Surface to rule
PCs aren't dead
Audience Favored: PCs aren't dead (75%)
More portable PCs
Whether you are an iPad fan, a Surface user, or a Nexus owner -- or any other tablet for that matter -- the vast majority of what we do on a daily basis, whether at work or at home, can be done on a tablet. However, despite my argument that the Surface (and other tablets) are good enough to replace the traditional PC, the rest of the market has yet to accept this fact. This means that while many PC-only elements are slowly making their way to tablets -- such as business, productivity, or enterprise solutions -- in many cases they're not quite there yet.
PC is still king
Tablet are, without a doubt, the future of the PC. I can see a day -- not that far in the future -- when a tablet will be powerful enough to double as a PC, and we'll plug it into a dock connected to a larger screen, keyboard, and mouse when we want the benefits of a desktop system. We already have tablets that can transform into notebooks, so the next logical step is to have tablets that can transform into desktop systems.
If Microsoft remains committed to Surface beyond Windows 8 -- and right now, it's hard to tell if that commitment is there -- then the Surface platform will evolve over time and could be well positioned to shape the future of tablet computing.

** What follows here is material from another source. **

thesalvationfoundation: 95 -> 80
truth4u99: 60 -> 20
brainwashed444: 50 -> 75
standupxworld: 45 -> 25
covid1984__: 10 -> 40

Five years from now, the boundaries between the tablet and the PC will have blurred to the point where there will be little or no distinction between the two, but for now the PC is still the king.
The real winner is us
They may have fought tooth-and-nail, but these Brits are a lot closer in position than they think. Nonetheless, I declare Mr. Kingsley-Hughes the winner of this debate for making the most compelling and nuanced argument. No matter how good today's tablets can be, they're still ill-equipped to do what we do best here at ZDNet: work.

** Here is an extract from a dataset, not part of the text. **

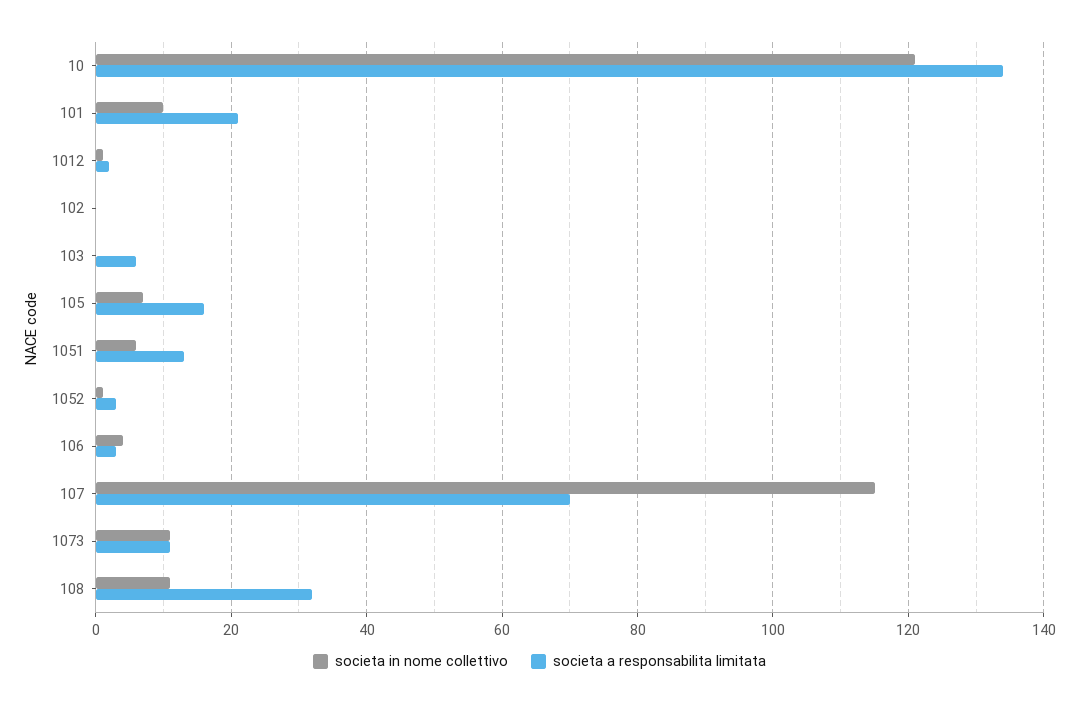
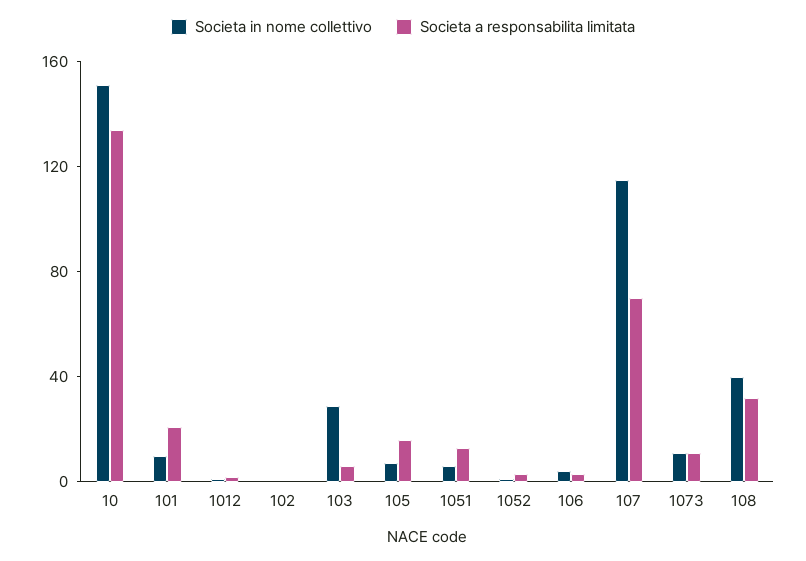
societa in nome collettivo, 10: 120 -> 150
societa in nome collettivo, 103: 0 -> 30
societa in nome collettivo, 108: 10 -> 40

Tablets have made significant inroads in the home where computing is occasional and lightweight (except for you, telecommuters). And they're fantastic for roving executives of all stripes, whether for presentations or correspondence or monitoring. When push comes to shove, though, certain types of productivity still rule on the PC. (For example, I'd never dare to engage in interface design with a tiny tablet and my pudgy finger.) That's why we still use the PC, and that's why the term "companion device" exists in the first place.
I look forward to a time when I can do everything my work day requires on a tablet or similar -- the day when my trusty PC becomes the companion device. For a lucky few of you, that's already happened. Until cubicle emancipation truly catches on, however, the PC still rules. A desk job requires a desk tool.
But let's not forget: the real winner in this scenario is us. Between the phone, tablet and PC, we can now compute on-the-go, standing still and sitting down. All Microsoft and its peers need to worry about is being in all of the places we seek to work and play. (No pressure, guys.)